Neural Machine Translation

It’s 2014 and we begin with the task of Neural Machine Translation (NMT). Unlike statistical machine translation, NMT aims at building a single neural network that can be jointly learned to maximize the translation performance. These models generally have an encoder-decoder architecture where the encoder converts the input sequence to a fixed length vector, which the decoder uses as its context for generating the output sequence.

Encoder-Decoder architecture for neural machine translation

Here, the encoder units are in blue, decoder units in green, input sequences in red and output sequences in purple. Input \(x_{0}, x_{1} ... x_{n}\) is fed sequentially to the encoder with the output of the encoder at time \(t_{n}\) depending on hidden state \(h_{n-1}\) and input \(x_{n}\). The output of the encoder \(h_{n}\) or \(s_{0}\) captures the input as a fixed length vector and is fed as input to the decoder. The decoder generates the first output token given \(s_{0}\) and <sos> token. The output of the decoder at \(t_{1}\) ie. \(y^{`}_{1}\) is fed as input to the decoder at time step \(t_{2}\) along with the previous hidden state. This is done till a <eos> token is generated. Now, during training, the generated input can be gibberish, so we need a good way to compute the loss and train the network. Instead of providing the previous time-step output, we provide the ground-truth label \(y_{i-1}\) as input for time-step \(t_{i}\).
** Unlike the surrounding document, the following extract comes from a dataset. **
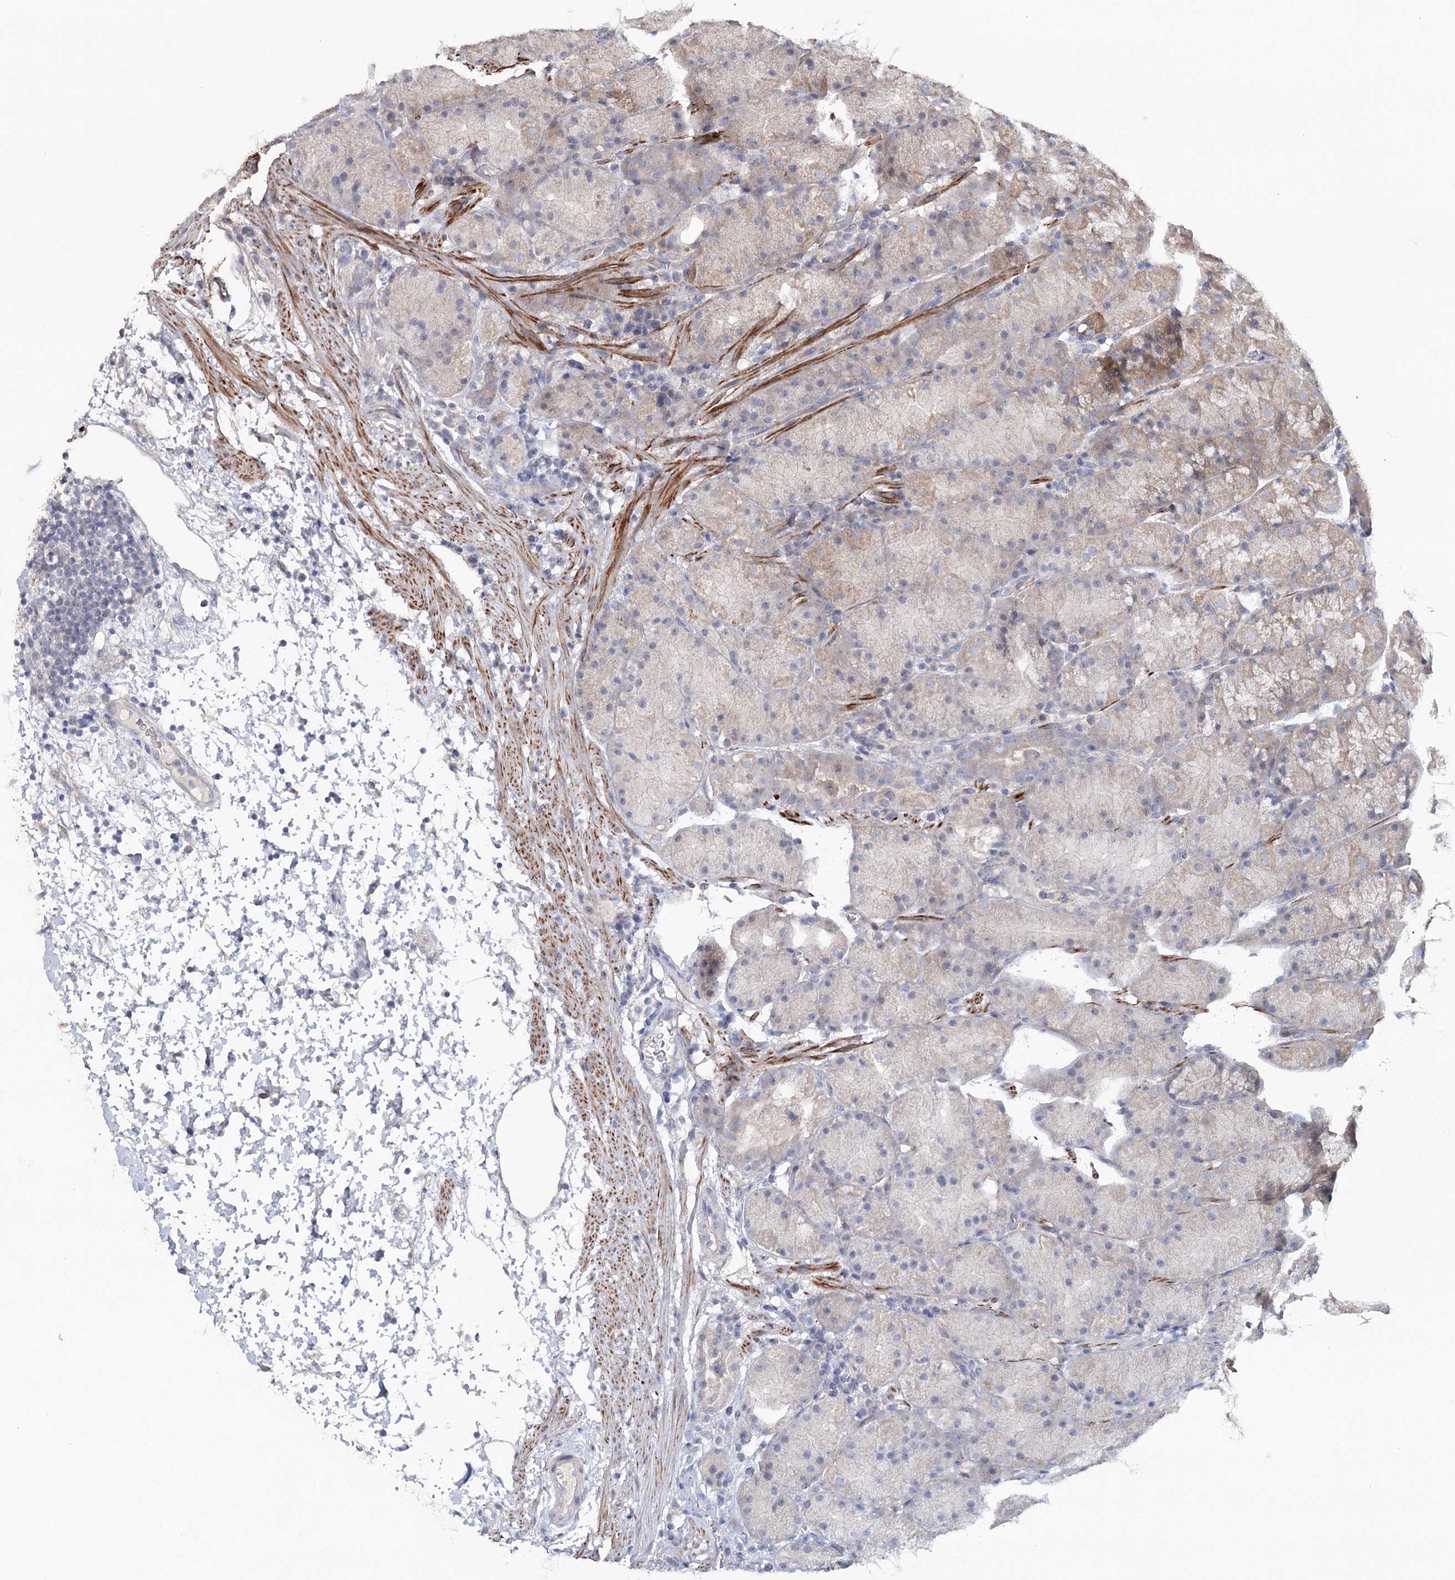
{"staining": {"intensity": "strong", "quantity": "25%-75%", "location": "cytoplasmic/membranous"}, "tissue": "stomach", "cell_type": "Glandular cells", "image_type": "normal", "snomed": [{"axis": "morphology", "description": "Normal tissue, NOS"}, {"axis": "topography", "description": "Stomach, upper"}, {"axis": "topography", "description": "Stomach"}], "caption": "This is a micrograph of immunohistochemistry staining of unremarkable stomach, which shows strong positivity in the cytoplasmic/membranous of glandular cells.", "gene": "MAP3K13", "patient": {"sex": "male", "age": 48}}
The drawback of compressing all of the input information in a fixed length vector is that the network fails to perform well for long sentences. The performance deteriorates rapidly as the length of the sentence increases .


Attention-based Models

Attention-based models address the above problem by looking at the entire input sequence before generating a new word. As mentioned in , each time the model generates a new word, it (soft-)searches for a set of positions in a source sentence where most relevant information is concentrated. The model then predicts the target word based on the context vectors and the previous generated target word. This is shown in the figure below (blue block). Let’s explore this a bit.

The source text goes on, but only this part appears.